-- Data records follows --

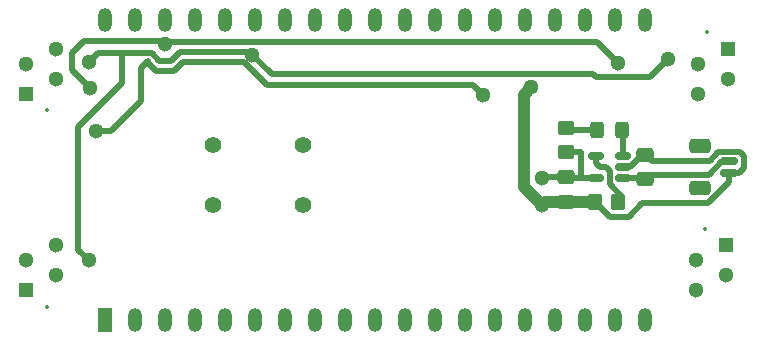
<source format=gbr>
G04 #@! TF.GenerationSoftware,KiCad,Pcbnew,(7.0.0)*
G04 #@! TF.CreationDate,2023-03-01T15:25:45+01:00*
G04 #@! TF.ProjectId,VR-Shield,56522d53-6869-4656-9c64-2e6b69636164,v02*
G04 #@! TF.SameCoordinates,Original*
G04 #@! TF.FileFunction,Copper,L2,Bot*
G04 #@! TF.FilePolarity,Positive*
%FSLAX46Y46*%
G04 Gerber Fmt 4.6, Leading zero omitted, Abs format (unit mm)*
G04 Created by KiCad (PCBNEW (7.0.0)) date 2023-03-01 15:25:45*
%MOMM*%
%LPD*%
G01*
G04 APERTURE LIST*
G04 Aperture macros list*
%AMRoundRect*
0 Rectangle with rounded corners*
0 $1 Rounding radius*
0 $2 $3 $4 $5 $6 $7 $8 $9 X,Y pos of 4 corners*
0 Add a 4 corners polygon primitive as box body*
4,1,4,$2,$3,$4,$5,$6,$7,$8,$9,$2,$3,0*
0 Add four circle primitives for the rounded corners*
1,1,$1+$1,$2,$3*
1,1,$1+$1,$4,$5*
1,1,$1+$1,$6,$7*
1,1,$1+$1,$8,$9*
0 Add four rect primitives between the rounded corners*
20,1,$1+$1,$2,$3,$4,$5,0*
20,1,$1+$1,$4,$5,$6,$7,0*
20,1,$1+$1,$6,$7,$8,$9,0*
20,1,$1+$1,$8,$9,$2,$3,0*%
G04 Aperture macros list end*
G04 #@! TA.AperFunction,ComponentPad*
%ADD10R,1.200000X2.000000*%
G04 #@! TD*
G04 #@! TA.AperFunction,ComponentPad*
%ADD11O,1.200000X2.000000*%
G04 #@! TD*
G04 #@! TA.AperFunction,ComponentPad*
%ADD12R,1.300000X1.300000*%
G04 #@! TD*
G04 #@! TA.AperFunction,ComponentPad*
%ADD13C,1.300000*%
G04 #@! TD*
G04 #@! TA.AperFunction,SMDPad,CuDef*
%ADD14RoundRect,0.150000X-0.625000X0.150000X-0.625000X-0.150000X0.625000X-0.150000X0.625000X0.150000X0*%
G04 #@! TD*
G04 #@! TA.AperFunction,SMDPad,CuDef*
%ADD15RoundRect,0.250000X-0.650000X0.350000X-0.650000X-0.350000X0.650000X-0.350000X0.650000X0.350000X0*%
G04 #@! TD*
G04 #@! TA.AperFunction,ComponentPad*
%ADD16C,1.397000*%
G04 #@! TD*
G04 #@! TA.AperFunction,SMDPad,CuDef*
%ADD17RoundRect,0.250000X-0.475000X0.337500X-0.475000X-0.337500X0.475000X-0.337500X0.475000X0.337500X0*%
G04 #@! TD*
G04 #@! TA.AperFunction,SMDPad,CuDef*
%ADD18RoundRect,0.150000X0.512500X0.150000X-0.512500X0.150000X-0.512500X-0.150000X0.512500X-0.150000X0*%
G04 #@! TD*
G04 #@! TA.AperFunction,SMDPad,CuDef*
%ADD19RoundRect,0.250000X0.450000X-0.350000X0.450000X0.350000X-0.450000X0.350000X-0.450000X-0.350000X0*%
G04 #@! TD*
G04 #@! TA.AperFunction,SMDPad,CuDef*
%ADD20RoundRect,0.250000X0.475000X-0.337500X0.475000X0.337500X-0.475000X0.337500X-0.475000X-0.337500X0*%
G04 #@! TD*
G04 #@! TA.AperFunction,SMDPad,CuDef*
%ADD21RoundRect,0.250000X0.350000X0.450000X-0.350000X0.450000X-0.350000X-0.450000X0.350000X-0.450000X0*%
G04 #@! TD*
G04 #@! TA.AperFunction,SMDPad,CuDef*
%ADD22RoundRect,0.250000X0.325000X0.450000X-0.325000X0.450000X-0.325000X-0.450000X0.325000X-0.450000X0*%
G04 #@! TD*
G04 #@! TA.AperFunction,ViaPad*
%ADD23C,1.300000*%
G04 #@! TD*
G04 #@! TA.AperFunction,Conductor*
%ADD24C,1.000000*%
G04 #@! TD*
G04 #@! TA.AperFunction,Conductor*
%ADD25C,0.500000*%
G04 #@! TD*
%ADD26C,0.350000*%
G04 APERTURE END LIST*
D10*
G04 #@! TO.P,U1,1,3V3*
G04 #@! TO.N,unconnected-(U1-3V3-Pad1)*
X23240999Y-41020999D03*
D11*
G04 #@! TO.P,U1,2,CHIP_PU*
G04 #@! TO.N,Net-(U1-CHIP_PU)*
X25780999Y-41020999D03*
G04 #@! TO.P,U1,3,SENSOR_VP/GPIO36/ADC1_CH0*
G04 #@! TO.N,unconnected-(U1-SENSOR_VP{slash}GPIO36{slash}ADC1_CH0-Pad3)*
X28320999Y-41020999D03*
G04 #@! TO.P,U1,4,SENSOR_VN/GPIO39/ADC1_CH3*
G04 #@! TO.N,unconnected-(U1-SENSOR_VN{slash}GPIO39{slash}ADC1_CH3-Pad4)*
X30860999Y-41020999D03*
G04 #@! TO.P,U1,5,VDET_1/GPIO34/ADC1_CH6*
G04 #@! TO.N,unconnected-(U1-VDET_1{slash}GPIO34{slash}ADC1_CH6-Pad5)*
X33400999Y-41020999D03*
G04 #@! TO.P,U1,6,VDET_2/GPIO35/ADC1_CH7*
G04 #@! TO.N,unconnected-(U1-VDET_2{slash}GPIO35{slash}ADC1_CH7-Pad6)*
X35940999Y-41020999D03*
G04 #@! TO.P,U1,7,32K_XP/GPIO32/ADC1_CH4*
G04 #@! TO.N,/LED*
X38480999Y-41020999D03*
G04 #@! TO.P,U1,8,32K_XN/GPIO33/ADC1_CH5*
G04 #@! TO.N,unconnected-(U1-32K_XN{slash}GPIO33{slash}ADC1_CH5-Pad8)*
X41020999Y-41020999D03*
G04 #@! TO.P,U1,9,DAC_1/ADC2_CH8/GPIO25*
G04 #@! TO.N,unconnected-(U1-DAC_1{slash}ADC2_CH8{slash}GPIO25-Pad9)*
X43560999Y-41020999D03*
G04 #@! TO.P,U1,10,DAC_2/ADC2_CH9/GPIO26*
G04 #@! TO.N,unconnected-(U1-DAC_2{slash}ADC2_CH9{slash}GPIO26-Pad10)*
X46100999Y-41020999D03*
G04 #@! TO.P,U1,11,ADC2_CH7/GPIO27*
G04 #@! TO.N,unconnected-(U1-ADC2_CH7{slash}GPIO27-Pad11)*
X48640999Y-41020999D03*
G04 #@! TO.P,U1,12,MTMS/GPIO14/ADC2_CH6*
G04 #@! TO.N,unconnected-(U1-MTMS{slash}GPIO14{slash}ADC2_CH6-Pad12)*
X51180999Y-41020999D03*
G04 #@! TO.P,U1,13,\u002AMTDI/GPIO12/ADC2_CH5*
G04 #@! TO.N,unconnected-(U1-\u002AMTDI{slash}GPIO12{slash}ADC2_CH5-Pad13)*
X53720999Y-41020999D03*
G04 #@! TO.P,U1,14,GND*
G04 #@! TO.N,GND*
X56260999Y-41020999D03*
G04 #@! TO.P,U1,15,MTCK/GPIO13/ADC2_CH4*
G04 #@! TO.N,unconnected-(U1-MTCK{slash}GPIO13{slash}ADC2_CH4-Pad15)*
X58800999Y-41020999D03*
G04 #@! TO.P,U1,16,SD_DATA2/GPIO9*
G04 #@! TO.N,unconnected-(U1-SD_DATA2{slash}GPIO9-Pad16)*
X61340999Y-41020999D03*
G04 #@! TO.P,U1,17,SD_DATA3/GPIO10*
G04 #@! TO.N,unconnected-(U1-SD_DATA3{slash}GPIO10-Pad17)*
X63880999Y-41020999D03*
G04 #@! TO.P,U1,18,CMD*
G04 #@! TO.N,unconnected-(U1-CMD-Pad18)*
X66420999Y-41020999D03*
G04 #@! TO.P,U1,19,5V*
G04 #@! TO.N,/5V*
X68960999Y-41020999D03*
G04 #@! TO.P,U1,20,SD_CLK/GPIO6*
G04 #@! TO.N,unconnected-(U1-SD_CLK{slash}GPIO6-Pad20)*
X68958279Y-15624679D03*
G04 #@! TO.P,U1,21,SD_DATA0/GPIO7*
G04 #@! TO.N,unconnected-(U1-SD_DATA0{slash}GPIO7-Pad21)*
X66418279Y-15624679D03*
G04 #@! TO.P,U1,22,SD_DATA1/GPIO8*
G04 #@! TO.N,unconnected-(U1-SD_DATA1{slash}GPIO8-Pad22)*
X63880999Y-15620999D03*
G04 #@! TO.P,U1,23,\u002AMTDO/GPIO15/ADC2_CH3*
G04 #@! TO.N,unconnected-(U1-\u002AMTDO{slash}GPIO15{slash}ADC2_CH3-Pad23)*
X61340999Y-15620999D03*
G04 #@! TO.P,U1,24,ADC2_CH2/\u002AGPIO2*
G04 #@! TO.N,unconnected-(U1-ADC2_CH2{slash}\u002AGPIO2-Pad24)*
X58800999Y-15620999D03*
G04 #@! TO.P,U1,25,\u002AGPIO0/BOOT/ADC2_CH1*
G04 #@! TO.N,unconnected-(U1-\u002AGPIO0{slash}BOOT{slash}ADC2_CH1-Pad25)*
X56260999Y-15620999D03*
G04 #@! TO.P,U1,26,ADC2_CH0/GPIO4*
G04 #@! TO.N,unconnected-(U1-ADC2_CH0{slash}GPIO4-Pad26)*
X53720999Y-15620999D03*
G04 #@! TO.P,U1,27,GPIO16*
G04 #@! TO.N,unconnected-(U1-GPIO16-Pad27)*
X51180999Y-15620999D03*
G04 #@! TO.P,U1,28,GPIO17*
G04 #@! TO.N,unconnected-(U1-GPIO17-Pad28)*
X48640999Y-15620999D03*
G04 #@! TO.P,U1,29,\u002AGPIO5*
G04 #@! TO.N,unconnected-(U1-\u002AGPIO5-Pad29)*
X46100999Y-15620999D03*
G04 #@! TO.P,U1,30,GPIO18*
G04 #@! TO.N,unconnected-(U1-GPIO18-Pad30)*
X43560999Y-15620999D03*
G04 #@! TO.P,U1,31,GPIO19*
G04 #@! TO.N,Net-(U1-GPIO19)*
X41020999Y-15620999D03*
G04 #@! TO.P,U1,32,GND*
G04 #@! TO.N,unconnected-(U1-GND-Pad32)*
X38480999Y-15620999D03*
G04 #@! TO.P,U1,33,GPIO21*
G04 #@! TO.N,Net-(P1-SDA)*
X35940999Y-15620999D03*
G04 #@! TO.P,U1,34,U0RXD/GPIO3*
G04 #@! TO.N,unconnected-(U1-U0RXD{slash}GPIO3-Pad34)*
X33400999Y-15620999D03*
G04 #@! TO.P,U1,35,U0TXD/GPIO1*
G04 #@! TO.N,unconnected-(U1-U0TXD{slash}GPIO1-Pad35)*
X30860999Y-15620999D03*
G04 #@! TO.P,U1,36,GPIO22*
G04 #@! TO.N,Net-(P1-SCL)*
X28320999Y-15620999D03*
G04 #@! TO.P,U1,37,GPIO23*
G04 #@! TO.N,unconnected-(U1-GPIO23-Pad37)*
X25780999Y-15620999D03*
G04 #@! TO.P,U1,38,GND*
G04 #@! TO.N,GND*
X23240999Y-15620999D03*
G04 #@! TD*
D12*
G04 #@! TO.P,P4,1,GND*
G04 #@! TO.N,GND*
X75818999Y-34670999D03*
D13*
G04 #@! TO.P,P4,2,SCL*
G04 #@! TO.N,Net-(P1-SCL)*
X73279000Y-35941000D03*
G04 #@! TO.P,P4,3,SDA*
G04 #@! TO.N,Net-(P1-SDA)*
X75819000Y-37211000D03*
G04 #@! TO.P,P4,4,VCC*
G04 #@! TO.N,Net-(P1-VCC)*
X73279000Y-38481000D03*
G04 #@! TD*
D12*
G04 #@! TO.P,P3,1,GND*
G04 #@! TO.N,GND*
X16509999Y-38480999D03*
D13*
G04 #@! TO.P,P3,2,SCL*
G04 #@! TO.N,Net-(P1-SCL)*
X19050000Y-37211000D03*
G04 #@! TO.P,P3,3,SDA*
G04 #@! TO.N,Net-(P1-SDA)*
X16510000Y-35941000D03*
G04 #@! TO.P,P3,4,VCC*
G04 #@! TO.N,Net-(P1-VCC)*
X19050000Y-34671000D03*
G04 #@! TD*
D12*
G04 #@! TO.P,P2,1,GND*
G04 #@! TO.N,GND*
X16509999Y-21843999D03*
D13*
G04 #@! TO.P,P2,2,SCL*
G04 #@! TO.N,Net-(P1-SCL)*
X19050000Y-20574000D03*
G04 #@! TO.P,P2,3,SDA*
G04 #@! TO.N,Net-(P1-SDA)*
X16510000Y-19304000D03*
G04 #@! TO.P,P2,4,VCC*
G04 #@! TO.N,Net-(P1-VCC)*
X19050000Y-18034000D03*
G04 #@! TD*
D14*
G04 #@! TO.P,BT1,1,+*
G04 #@! TO.N,Net-(BT1-+)*
X76073000Y-27559000D03*
G04 #@! TO.P,BT1,2,-*
G04 #@! TO.N,GND*
X76073000Y-28559000D03*
D15*
G04 #@! TO.P,BT1,MP*
G04 #@! TO.N,N/C*
X73548000Y-26259000D03*
X73548000Y-29859000D03*
G04 #@! TD*
D16*
G04 #@! TO.P,CB1,1*
G04 #@! TO.N,Net-(U1-CHIP_PU)*
X40005000Y-26162000D03*
X32385000Y-26162000D03*
G04 #@! TO.P,CB1,2*
G04 #@! TO.N,GND*
X40005000Y-31242000D03*
X32385000Y-31242000D03*
G04 #@! TD*
D17*
G04 #@! TO.P,C2,1*
G04 #@! TO.N,/5V*
X62246000Y-28934500D03*
G04 #@! TO.P,C2,2*
G04 #@! TO.N,GND*
X62246000Y-31009500D03*
G04 #@! TD*
D18*
G04 #@! TO.P,U2,1,STAT*
G04 #@! TO.N,Net-(D2-K)*
X67066500Y-27117000D03*
G04 #@! TO.P,U2,2,V_{SS}*
G04 #@! TO.N,GND*
X67066500Y-28067000D03*
G04 #@! TO.P,U2,3,V_{BAT}*
G04 #@! TO.N,Net-(BT1-+)*
X67066500Y-29017000D03*
G04 #@! TO.P,U2,4,V_{DD}*
G04 #@! TO.N,/5V*
X64791500Y-29017000D03*
G04 #@! TO.P,U2,5,PROG*
G04 #@! TO.N,Net-(U2-PROG)*
X64791500Y-27117000D03*
G04 #@! TD*
D19*
G04 #@! TO.P,R5,1*
G04 #@! TO.N,/5V*
X62246000Y-26781000D03*
G04 #@! TO.P,R5,2*
G04 #@! TO.N,Net-(D2-A)*
X62246000Y-24781000D03*
G04 #@! TD*
D20*
G04 #@! TO.P,C1,1*
G04 #@! TO.N,Net-(BT1-+)*
X68961000Y-29104500D03*
G04 #@! TO.P,C1,2*
G04 #@! TO.N,GND*
X68961000Y-27029500D03*
G04 #@! TD*
D21*
G04 #@! TO.P,R4,1*
G04 #@! TO.N,Net-(U2-PROG)*
X66675000Y-30988000D03*
G04 #@! TO.P,R4,2*
G04 #@! TO.N,GND*
X64675000Y-30988000D03*
G04 #@! TD*
D22*
G04 #@! TO.P,D2,1,K*
G04 #@! TO.N,Net-(D2-K)*
X66954000Y-24892000D03*
G04 #@! TO.P,D2,2,A*
G04 #@! TO.N,Net-(D2-A)*
X64904000Y-24892000D03*
G04 #@! TD*
D12*
G04 #@! TO.P,P1,1,GND*
G04 #@! TO.N,GND*
X75945999Y-18033999D03*
D13*
G04 #@! TO.P,P1,2,SCL*
G04 #@! TO.N,Net-(P1-SCL)*
X73406000Y-19304000D03*
G04 #@! TO.P,P1,3,SDA*
G04 #@! TO.N,Net-(P1-SDA)*
X75946000Y-20574000D03*
G04 #@! TO.P,P1,4,VCC*
G04 #@! TO.N,Net-(P1-VCC)*
X73406000Y-21844000D03*
G04 #@! TD*
D23*
G04 #@! TO.N,GND*
X59309000Y-21292500D03*
X60198000Y-31242000D03*
G04 #@! TO.N,Net-(P1-SCL)*
X66675000Y-19213752D03*
X28321000Y-17653000D03*
X21971000Y-21336000D03*
G04 #@! TO.N,Net-(P1-SDA)*
X21844000Y-19177000D03*
X21844000Y-35941000D03*
X35687000Y-18542000D03*
X70858442Y-18921382D03*
G04 #@! TO.N,Net-(P1-VCC)*
X22479000Y-25019000D03*
X55245000Y-21971000D03*
G04 #@! TO.N,/5V*
X60198000Y-28956000D03*
G04 #@! TD*
D24*
G04 #@! TO.N,GND*
X59309000Y-21292500D02*
X58674000Y-21927500D01*
D25*
X68665028Y-27029500D02*
X68961000Y-27029500D01*
X68961000Y-27029500D02*
X69490500Y-27559000D01*
X68707000Y-31115000D02*
X67564000Y-32258000D01*
D24*
X58674000Y-21927500D02*
X58674000Y-29718000D01*
D25*
X74281949Y-31115000D02*
X68707000Y-31115000D01*
X76073000Y-28559000D02*
X76073000Y-29323949D01*
X74398000Y-27559000D02*
X75148000Y-26809000D01*
X67066500Y-28067000D02*
X67627528Y-28067000D01*
X77298000Y-28112000D02*
X76851000Y-28559000D01*
X67564000Y-32258000D02*
X65945000Y-32258000D01*
X76073000Y-29323949D02*
X74281949Y-31115000D01*
D24*
X60452000Y-30988000D02*
X64675000Y-30988000D01*
D25*
X75148000Y-26809000D02*
X76974000Y-26809000D01*
X69490500Y-27559000D02*
X74398000Y-27559000D01*
D24*
X60198000Y-31242000D02*
X60452000Y-30988000D01*
X58674000Y-29718000D02*
X60198000Y-31242000D01*
D25*
X62267500Y-30988000D02*
X62246000Y-31009500D01*
X65945000Y-32258000D02*
X64675000Y-30988000D01*
X67627528Y-28067000D02*
X68665028Y-27029500D01*
X76851000Y-28559000D02*
X76073000Y-28559000D01*
X77298000Y-27133000D02*
X77298000Y-28112000D01*
X76974000Y-26809000D02*
X77298000Y-27133000D01*
G04 #@! TO.N,Net-(P1-SCL)*
X28321000Y-17653000D02*
X28532000Y-17442000D01*
X20447000Y-18415000D02*
X20447000Y-19812000D01*
X19050000Y-20574000D02*
X19177000Y-20574000D01*
X28532000Y-17442000D02*
X64903248Y-17442000D01*
X28321000Y-17653000D02*
X28067000Y-17399000D01*
X20447000Y-19812000D02*
X21971000Y-21336000D01*
X64903248Y-17442000D02*
X66675000Y-19213752D01*
X21463000Y-17399000D02*
X20447000Y-18415000D01*
X28067000Y-17399000D02*
X21463000Y-17399000D01*
G04 #@! TO.N,Net-(P1-SDA)*
X20955000Y-35052000D02*
X20955000Y-24638000D01*
X20955000Y-24638000D02*
X24638000Y-20955000D01*
X28829000Y-19050000D02*
X29587000Y-18292000D01*
X64515500Y-20192500D02*
X37337500Y-20192500D01*
X24638000Y-20955000D02*
X24638000Y-18415000D01*
X27178000Y-18415000D02*
X27813000Y-19050000D01*
X21844000Y-35941000D02*
X20955000Y-35052000D01*
X64770000Y-20447000D02*
X64515500Y-20192500D01*
X21844000Y-19177000D02*
X22606000Y-18415000D01*
X22606000Y-18415000D02*
X27178000Y-18415000D01*
X27813000Y-19050000D02*
X28829000Y-19050000D01*
X24638000Y-18415000D02*
X27178000Y-18415000D01*
X69332824Y-20447000D02*
X64770000Y-20447000D01*
X29587000Y-18292000D02*
X35437000Y-18292000D01*
X37337500Y-20192500D02*
X35687000Y-18542000D01*
X70858442Y-18921382D02*
X69332824Y-20447000D01*
X35437000Y-18292000D02*
X35687000Y-18542000D01*
G04 #@! TO.N,Net-(P1-VCC)*
X34978497Y-19177000D02*
X36883497Y-21082000D01*
X29845000Y-19177000D02*
X34978497Y-19177000D01*
X26859000Y-19115000D02*
X26859000Y-19239000D01*
X26859000Y-19239000D02*
X27559000Y-19939000D01*
X22479000Y-25019000D02*
X23749000Y-25019000D01*
X29083000Y-19939000D02*
X29845000Y-19177000D01*
X54356000Y-21082000D02*
X55245000Y-21971000D01*
X26289000Y-22479000D02*
X26289000Y-19685000D01*
X23749000Y-25019000D02*
X26289000Y-22479000D01*
X26289000Y-19685000D02*
X26859000Y-19115000D01*
X36883497Y-21082000D02*
X54356000Y-21082000D01*
X27559000Y-19939000D02*
X29083000Y-19939000D01*
G04 #@! TO.N,/5V*
X62246000Y-26781000D02*
X63484000Y-26781000D01*
X63484000Y-26781000D02*
X63500000Y-26797000D01*
X63500000Y-26797000D02*
X63500000Y-28829000D01*
X60219500Y-28934500D02*
X60198000Y-28956000D01*
X62246000Y-28934500D02*
X62328500Y-29017000D01*
X62328500Y-29017000D02*
X64791500Y-29017000D01*
X62246000Y-28934500D02*
X60219500Y-28934500D01*
X63688000Y-29017000D02*
X64791500Y-29017000D01*
X63500000Y-28829000D02*
X63688000Y-29017000D01*
G04 #@! TO.N,Net-(BT1-+)*
X75449472Y-27559000D02*
X76073000Y-27559000D01*
X74306472Y-28702000D02*
X75449472Y-27559000D01*
X68873500Y-29017000D02*
X68961000Y-29104500D01*
X69363500Y-28702000D02*
X74306472Y-28702000D01*
X68961000Y-29104500D02*
X69363500Y-28702000D01*
X67066500Y-29017000D02*
X68873500Y-29017000D01*
G04 #@! TO.N,Net-(D2-K)*
X67066500Y-25004500D02*
X66954000Y-24892000D01*
X67066500Y-27117000D02*
X67066500Y-25004500D01*
G04 #@! TO.N,Net-(D2-A)*
X64904000Y-24892000D02*
X62357000Y-24892000D01*
X62357000Y-24892000D02*
X62246000Y-24781000D01*
G04 #@! TO.N,Net-(U2-PROG)*
X65659000Y-28067000D02*
X65151000Y-28067000D01*
X64791500Y-27707500D02*
X64791500Y-27117000D01*
X66675000Y-30988000D02*
X66929000Y-30734000D01*
X66929000Y-30480000D02*
X65954000Y-29505000D01*
X65954000Y-29505000D02*
X65954000Y-28362000D01*
X66929000Y-30734000D02*
X66929000Y-30480000D01*
X65151000Y-28067000D02*
X64791500Y-27707500D01*
X65954000Y-28362000D02*
X65659000Y-28067000D01*
G04 #@! TD*
D26*
X59309000Y-21292500D03*
X60198000Y-31242000D03*
X66675000Y-19213752D03*
X28321000Y-17653000D03*
X21971000Y-21336000D03*
X21844000Y-19177000D03*
X21844000Y-35941000D03*
X35687000Y-18542000D03*
X70858442Y-18921382D03*
X22479000Y-25019000D03*
X55245000Y-21971000D03*
X60198000Y-28956000D03*
X23241000Y-41021000D03*
X25781000Y-41021000D03*
X28321000Y-41021000D03*
X30861000Y-41021000D03*
X33401000Y-41021000D03*
X35941000Y-41021000D03*
X38481000Y-41021000D03*
X41021000Y-41021000D03*
X43561000Y-41021000D03*
X46101000Y-41021000D03*
X48641000Y-41021000D03*
X51181000Y-41021000D03*
X53721000Y-41021000D03*
X56261000Y-41021000D03*
X58801000Y-41021000D03*
X61341000Y-41021000D03*
X63881000Y-41021000D03*
X66421000Y-41021000D03*
X68961000Y-41021000D03*
X68958280Y-15624680D03*
X66418280Y-15624680D03*
X63881000Y-15621000D03*
X61341000Y-15621000D03*
X58801000Y-15621000D03*
X56261000Y-15621000D03*
X53721000Y-15621000D03*
X51181000Y-15621000D03*
X48641000Y-15621000D03*
X46101000Y-15621000D03*
X43561000Y-15621000D03*
X41021000Y-15621000D03*
X38481000Y-15621000D03*
X35941000Y-15621000D03*
X33401000Y-15621000D03*
X30861000Y-15621000D03*
X28321000Y-15621000D03*
X25781000Y-15621000D03*
X23241000Y-15621000D03*
X74019000Y-33271000D03*
X75819000Y-34671000D03*
X73279000Y-35941000D03*
X75819000Y-37211000D03*
X73279000Y-38481000D03*
X18310000Y-39881000D03*
X16510000Y-38481000D03*
X19050000Y-37211000D03*
X16510000Y-35941000D03*
X19050000Y-34671000D03*
X18310000Y-23244000D03*
X16510000Y-21844000D03*
X19050000Y-20574000D03*
X16510000Y-19304000D03*
X19050000Y-18034000D03*
X40005000Y-26162000D03*
X32385000Y-26162000D03*
X40005000Y-31242000D03*
X32385000Y-31242000D03*
X74146000Y-16634000D03*
X75946000Y-18034000D03*
X73406000Y-19304000D03*
X75946000Y-20574000D03*
X73406000Y-21844000D03*
M02*

</source>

-- Data records concluded --

Lines to set down from above: the line with "G04 #@! TO.P,U1,1,3V3*", the line with "G04 #@! TO.P,U1,14,GND*", and every line between, each exactly as written.

**Reply to the exercise:**
G04 #@! TO.P,U1,1,3V3*
G04 #@! TO.N,unconnected-(U1-3V3-Pad1)*
X23240999Y-41020999D03*
D11*
G04 #@! TO.P,U1,2,CHIP_PU*
G04 #@! TO.N,Net-(U1-CHIP_PU)*
X25780999Y-41020999D03*
G04 #@! TO.P,U1,3,SENSOR_VP/GPIO36/ADC1_CH0*
G04 #@! TO.N,unconnected-(U1-SENSOR_VP{slash}GPIO36{slash}ADC1_CH0-Pad3)*
X28320999Y-41020999D03*
G04 #@! TO.P,U1,4,SENSOR_VN/GPIO39/ADC1_CH3*
G04 #@! TO.N,unconnected-(U1-SENSOR_VN{slash}GPIO39{slash}ADC1_CH3-Pad4)*
X30860999Y-41020999D03*
G04 #@! TO.P,U1,5,VDET_1/GPIO34/ADC1_CH6*
G04 #@! TO.N,unconnected-(U1-VDET_1{slash}GPIO34{slash}ADC1_CH6-Pad5)*
X33400999Y-41020999D03*
G04 #@! TO.P,U1,6,VDET_2/GPIO35/ADC1_CH7*
G04 #@! TO.N,unconnected-(U1-VDET_2{slash}GPIO35{slash}ADC1_CH7-Pad6)*
X35940999Y-41020999D03*
G04 #@! TO.P,U1,7,32K_XP/GPIO32/ADC1_CH4*
G04 #@! TO.N,/LED*
X38480999Y-41020999D03*
G04 #@! TO.P,U1,8,32K_XN/GPIO33/ADC1_CH5*
G04 #@! TO.N,unconnected-(U1-32K_XN{slash}GPIO33{slash}ADC1_CH5-Pad8)*
X41020999Y-41020999D03*
G04 #@! TO.P,U1,9,DAC_1/ADC2_CH8/GPIO25*
G04 #@! TO.N,unconnected-(U1-DAC_1{slash}ADC2_CH8{slash}GPIO25-Pad9)*
X43560999Y-41020999D03*
G04 #@! TO.P,U1,10,DAC_2/ADC2_CH9/GPIO26*
G04 #@! TO.N,unconnected-(U1-DAC_2{slash}ADC2_CH9{slash}GPIO26-Pad10)*
X46100999Y-41020999D03*
G04 #@! TO.P,U1,11,ADC2_CH7/GPIO27*
G04 #@! TO.N,unconnected-(U1-ADC2_CH7{slash}GPIO27-Pad11)*
X48640999Y-41020999D03*
G04 #@! TO.P,U1,12,MTMS/GPIO14/ADC2_CH6*
G04 #@! TO.N,unconnected-(U1-MTMS{slash}GPIO14{slash}ADC2_CH6-Pad12)*
X51180999Y-41020999D03*
G04 #@! TO.P,U1,13,\u002AMTDI/GPIO12/ADC2_CH5*
G04 #@! TO.N,unconnected-(U1-\u002AMTDI{slash}GPIO12{slash}ADC2_CH5-Pad13)*
X53720999Y-41020999D03*
G04 #@! TO.P,U1,14,GND*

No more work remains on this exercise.